*** Opening Records for processing ***
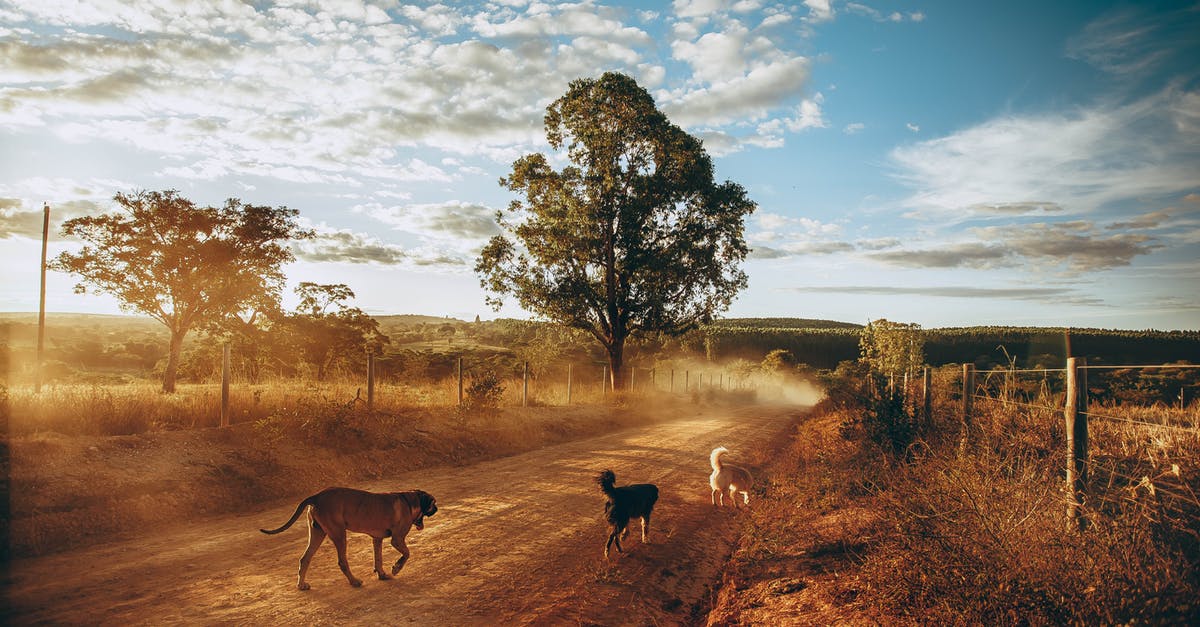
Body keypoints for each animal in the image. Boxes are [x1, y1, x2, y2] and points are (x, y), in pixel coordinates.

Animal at [260, 485, 439, 588]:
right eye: (433, 503)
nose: (437, 508)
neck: (409, 501)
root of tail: (317, 496)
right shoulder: (397, 539)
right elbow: (407, 553)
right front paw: (396, 568)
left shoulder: (377, 539)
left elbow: (378, 558)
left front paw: (381, 574)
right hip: (339, 534)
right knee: (342, 562)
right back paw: (354, 581)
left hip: (318, 533)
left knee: (305, 559)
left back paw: (301, 584)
*** Closing Records for processing ***
▸ **Task prompt**
Would you please output each record exactly, leaving the images out?

▸ **Answer to the exercise**
Body keypoints for each animal in the image. Boxes are [x1, y1, x2, y2] and points are (x, y), in pixel coordinates.

Animal at [260, 485, 439, 588]:
right eye: (433, 503)
nose: (437, 508)
neck: (409, 501)
root of tail: (317, 496)
right shoulder: (397, 539)
right elbow: (407, 553)
right front paw: (396, 568)
left shoulder: (377, 539)
left elbow: (378, 558)
left front paw: (381, 574)
right hip: (339, 534)
right knee: (342, 562)
right back paw: (354, 581)
left hip: (318, 533)
left knee: (305, 559)
left back paw: (301, 584)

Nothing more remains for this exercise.